その実際の内容についてを知ったとしたなら、果たして公は……この様に笑っていて下さるものなのだろうか……。
公の穏やかな表情に――少し、どころでは無い後ろ暗さを覚えていると、そうこうしている内に、公が興味を示した屋敷の敷地の片隅
デシレアが「創る! 要る!」と、頑として、譲ってはくれなかった廟へ到着。
「のまのまぁ……とわとわぁ……いっぺんなっ!」
抱っこされたままの義妹が、閉ざされた廟の開錠の言葉を……こぶしを利かせ、子供らしい高音域の声で唱える。
てか、なんなの? その……おまじない。
* * *
「えっとね? なんかね? 地上にやって来た天使は、なんでかは 知らないけれど、猫さんに変身するの! でね? この呪文を唱えるとね。天使が猫の姿から、元の姿に戻っちゃうんだよ♬」
重々しい、両開きの分厚い石の扉が開くまでの間、義妹の話に耳を傾ける俺とガロワ公。我が義妹のなんと可愛いや……。
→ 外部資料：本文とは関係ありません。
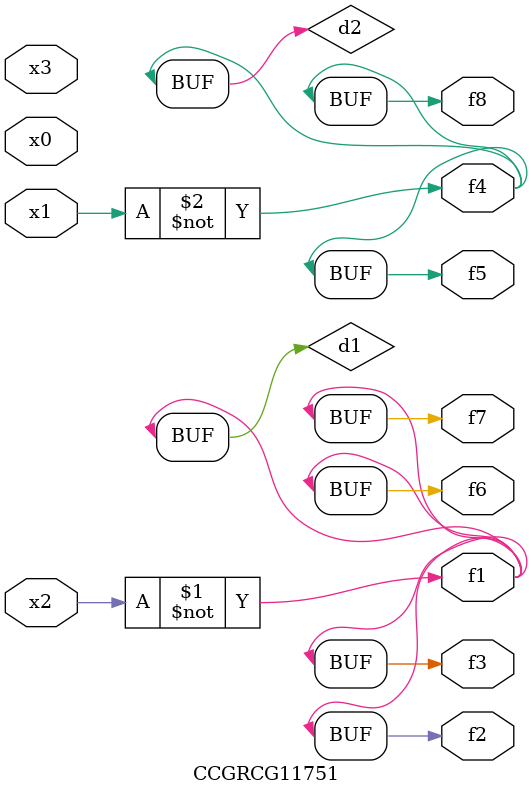
<source format=v>
module CCGRCG11751(
	input x0, x1, x2, x3,
	output f1, f2, f3, f4, f5, f6, f7, f8
);

	wire d1, d2;

	xnor (d1, x2);
	not (d2, x1);
	assign f1 = d1;
	assign f2 = d1;
	assign f3 = d1;
	assign f4 = d2;
	assign f5 = d2;
	assign f6 = d1;
	assign f7 = d1;
	assign f8 = d2;
endmodule

</source>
「だからね! だからね! わたしね! いつもね! 猫さん見かけた時以外でも 呪文を忘れないように……合言葉なんかには、このおまじないを使う事にしてるの♬ そのお陰でね」(うんうん)
「――これまでに……天使を3匹捕まえたよ」(おい)
義妹の言葉に、またも顔をふやけさせて「それは凄いザンスね♬ 是非、その内 天使さんに合わせて戴きたいザンス」……と、子供の話と踏んで、見事に話を合わせてくれる公。
いや、ちょっと待って……? ほんとスンマセン、ちょっと待って?
この子たちね? 神とか悪魔とか、それは それは……夜中の台所に現われる、Gみたいに毛嫌いしちゃってるの。絶対、怖いから。
人間と言う存在の矮小さを知らしめられる、怖いお話を聞く羽目になっちゃうから。